Manche Medikamente machen die Haut so lichtempfindlich, dass es bei starker Sonneneinwirkung schnell zu Sonnenbränden kommt. Dazu zählen:

  • Antibiotika wie Doxycyclin
  • Antidiabetika
  • Rheuma-Mittel wie Azapropazon
  • Psychopharmaka
  • Harntreibende Medikamente wie Furosemid oder Hydrochlorothiazid
  • Herzmedikamente wie Amiodaron
  • Das stimmungsaufhellende Johanniskraut

Wichtig: Beipackzettel immer studieren und berücksichtigen. Im Zweifel Arzt oder Apotheker konsultieren.

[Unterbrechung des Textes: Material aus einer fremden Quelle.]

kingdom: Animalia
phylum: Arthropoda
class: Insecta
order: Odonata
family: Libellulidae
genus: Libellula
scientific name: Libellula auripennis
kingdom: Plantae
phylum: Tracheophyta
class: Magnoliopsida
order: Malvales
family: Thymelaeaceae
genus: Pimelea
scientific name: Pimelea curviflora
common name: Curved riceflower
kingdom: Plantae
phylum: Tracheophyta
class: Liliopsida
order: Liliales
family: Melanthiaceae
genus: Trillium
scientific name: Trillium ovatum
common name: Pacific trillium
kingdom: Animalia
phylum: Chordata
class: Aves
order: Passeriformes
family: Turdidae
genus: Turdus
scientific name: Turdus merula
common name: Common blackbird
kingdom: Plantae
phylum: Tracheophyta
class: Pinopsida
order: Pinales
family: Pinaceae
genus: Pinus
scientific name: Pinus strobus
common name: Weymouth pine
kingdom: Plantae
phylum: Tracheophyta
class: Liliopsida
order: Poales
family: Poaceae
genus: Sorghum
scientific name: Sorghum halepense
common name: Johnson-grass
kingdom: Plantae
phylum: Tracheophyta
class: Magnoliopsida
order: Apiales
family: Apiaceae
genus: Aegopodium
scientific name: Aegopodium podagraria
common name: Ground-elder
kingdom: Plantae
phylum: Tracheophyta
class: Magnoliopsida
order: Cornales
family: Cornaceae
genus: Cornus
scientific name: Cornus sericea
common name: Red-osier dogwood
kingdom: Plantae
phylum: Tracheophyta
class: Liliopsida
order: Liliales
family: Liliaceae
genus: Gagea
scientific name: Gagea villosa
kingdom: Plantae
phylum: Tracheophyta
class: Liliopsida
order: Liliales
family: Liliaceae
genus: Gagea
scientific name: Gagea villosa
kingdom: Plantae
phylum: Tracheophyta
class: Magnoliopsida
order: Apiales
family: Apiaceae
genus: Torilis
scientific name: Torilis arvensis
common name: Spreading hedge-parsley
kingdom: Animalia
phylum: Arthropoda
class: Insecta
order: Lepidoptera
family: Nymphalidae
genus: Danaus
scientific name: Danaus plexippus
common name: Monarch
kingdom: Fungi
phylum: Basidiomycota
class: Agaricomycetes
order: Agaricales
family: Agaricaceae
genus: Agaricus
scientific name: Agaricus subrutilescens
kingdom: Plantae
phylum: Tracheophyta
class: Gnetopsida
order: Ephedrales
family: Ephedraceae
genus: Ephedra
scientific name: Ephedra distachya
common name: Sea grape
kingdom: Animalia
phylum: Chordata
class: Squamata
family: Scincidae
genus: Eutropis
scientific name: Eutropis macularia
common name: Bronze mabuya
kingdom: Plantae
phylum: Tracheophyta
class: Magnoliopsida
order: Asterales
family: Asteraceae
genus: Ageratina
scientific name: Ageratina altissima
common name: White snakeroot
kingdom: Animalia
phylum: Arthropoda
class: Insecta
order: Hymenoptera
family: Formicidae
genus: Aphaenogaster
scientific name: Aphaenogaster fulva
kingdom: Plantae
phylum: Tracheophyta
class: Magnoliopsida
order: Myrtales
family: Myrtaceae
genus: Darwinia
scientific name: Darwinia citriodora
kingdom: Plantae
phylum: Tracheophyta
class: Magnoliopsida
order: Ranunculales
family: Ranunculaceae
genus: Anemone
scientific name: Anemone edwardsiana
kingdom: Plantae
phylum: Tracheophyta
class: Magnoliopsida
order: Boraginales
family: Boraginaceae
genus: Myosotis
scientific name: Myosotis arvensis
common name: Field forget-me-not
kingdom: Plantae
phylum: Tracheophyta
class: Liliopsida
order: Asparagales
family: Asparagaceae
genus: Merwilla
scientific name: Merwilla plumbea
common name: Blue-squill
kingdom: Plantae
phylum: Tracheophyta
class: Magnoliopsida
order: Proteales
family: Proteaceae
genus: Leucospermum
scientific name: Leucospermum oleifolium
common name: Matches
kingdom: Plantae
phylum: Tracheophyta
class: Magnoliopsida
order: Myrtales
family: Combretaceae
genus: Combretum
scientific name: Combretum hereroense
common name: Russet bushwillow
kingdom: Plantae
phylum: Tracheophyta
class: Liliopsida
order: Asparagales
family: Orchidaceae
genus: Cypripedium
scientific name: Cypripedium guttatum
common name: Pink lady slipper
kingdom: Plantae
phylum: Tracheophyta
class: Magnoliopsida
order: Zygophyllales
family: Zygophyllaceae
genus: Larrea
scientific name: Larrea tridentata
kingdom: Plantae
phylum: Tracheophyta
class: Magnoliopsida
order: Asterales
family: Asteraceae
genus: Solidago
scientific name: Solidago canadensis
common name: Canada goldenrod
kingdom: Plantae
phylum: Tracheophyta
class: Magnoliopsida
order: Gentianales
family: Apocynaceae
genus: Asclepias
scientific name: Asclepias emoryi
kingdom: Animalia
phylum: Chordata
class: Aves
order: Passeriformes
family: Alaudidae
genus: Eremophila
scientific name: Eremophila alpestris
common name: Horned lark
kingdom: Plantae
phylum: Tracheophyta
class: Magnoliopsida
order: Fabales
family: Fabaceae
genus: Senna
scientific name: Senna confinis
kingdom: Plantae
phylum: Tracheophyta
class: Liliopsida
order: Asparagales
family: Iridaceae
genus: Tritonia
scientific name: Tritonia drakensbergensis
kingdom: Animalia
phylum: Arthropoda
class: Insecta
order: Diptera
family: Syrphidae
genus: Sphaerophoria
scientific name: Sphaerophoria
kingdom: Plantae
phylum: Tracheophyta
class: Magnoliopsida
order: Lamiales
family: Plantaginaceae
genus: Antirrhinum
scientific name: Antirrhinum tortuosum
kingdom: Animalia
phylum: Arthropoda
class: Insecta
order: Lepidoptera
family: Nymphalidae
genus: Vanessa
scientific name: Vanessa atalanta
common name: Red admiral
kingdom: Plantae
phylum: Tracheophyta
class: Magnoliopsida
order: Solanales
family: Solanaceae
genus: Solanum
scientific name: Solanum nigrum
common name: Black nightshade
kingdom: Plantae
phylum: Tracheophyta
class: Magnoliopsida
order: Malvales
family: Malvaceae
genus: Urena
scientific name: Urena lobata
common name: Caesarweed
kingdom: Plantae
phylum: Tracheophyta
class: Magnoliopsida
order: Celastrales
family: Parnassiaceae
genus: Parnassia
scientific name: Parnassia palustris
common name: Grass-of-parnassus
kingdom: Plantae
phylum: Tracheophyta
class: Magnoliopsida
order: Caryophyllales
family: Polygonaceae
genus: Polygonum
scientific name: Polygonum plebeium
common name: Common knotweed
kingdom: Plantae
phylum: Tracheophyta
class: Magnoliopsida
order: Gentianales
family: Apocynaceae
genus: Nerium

Zäpfchen und Sprays sind hitzeempfindlich

Grundsätzlich sollten alle Medikamente an heißen Tagen mit einer Zimmertemperatur über 25 Grad geschützt werden, da sie durch zu hohe Temperaturen ihre Wirksamkeit verlieren können. Während Tabletten und Dragees vergleichsweise robust sind, reagieren vor allem Arzneien in weicher und flüssiger Form auf Hitze, wie unter anderem „apotheken.de“ schreibt:

  • Zäpfchen können schmelzen. Wiedererstarrt bitte nicht verwenden, da der Wirkstoff nicht mehr gleichmäßig verteilt ist
  • Cremes und Salben können sich flüssige von festen Bestandteilen lösen
  • Säfte und Lösungen sind ebenfalls hitzeempfindlich
  • Sprays: Sie heizen auf, wodurch die Dosiergenauigkeit verloren gehen kann (gilt auch für Asthmasprays)
  • Wirkstoffpflaster: Wirkstoffe werden schneller durch die Haut aufgenommen, Gefahr der Überdosierung

Ab ins Gemüsefach

Wichtig ist, dass die Medikamente nicht nur kühl, sondern auch trocken gelagert werden. Ist es selbst im abgedunkelten Flur zu warm, bietet sich etwa das Gemüsefach im Kühlschrank an, da dort keine Gefahr der Unterkühlung besteht.

Die Techniker Krankenkasse rät außerdem:

Medikamente nicht im geparkten Auto zurücklassen – auch nicht für kurze Zeit. An sonnigen Tagen werden hier schnell 70 Grad erreicht. Selbst Tabletten, die am widerstandsfähigsten bei Hitze sind, verlieren nach einer halben Stunde bei 50 Grad ihre Wirksamkeit. Tipp für den Transport im Auto: Der kühlste Platz ist unter den Vordersitzen.
Medikamente auf Reisen in eine Kühltasche packen, aber nicht direkt an die Kühlakkus legen, da frostige Temperaturen ebenfalls die Wirkung verändern können. Deshalb solltet ihr Medikamente auch nie im Frachtraum von Flugzeugen lassen: Wenn beispielsweise Insulin einfriert, kann es seine Wirksamkeit verlieren.

Zuletzt noch ein Hinweis auf Medikamente, die immer gekühlt werden müssen:

  • Insulin
  • Impfstoffe
  • Arzneien auf Eiweißbasis wie Biologika gegen Rheuma
  • Generell viele pflanzliche Mittel.

Ob ein Arzneimittel gekühlt werden muss, steht auf der Verpackung.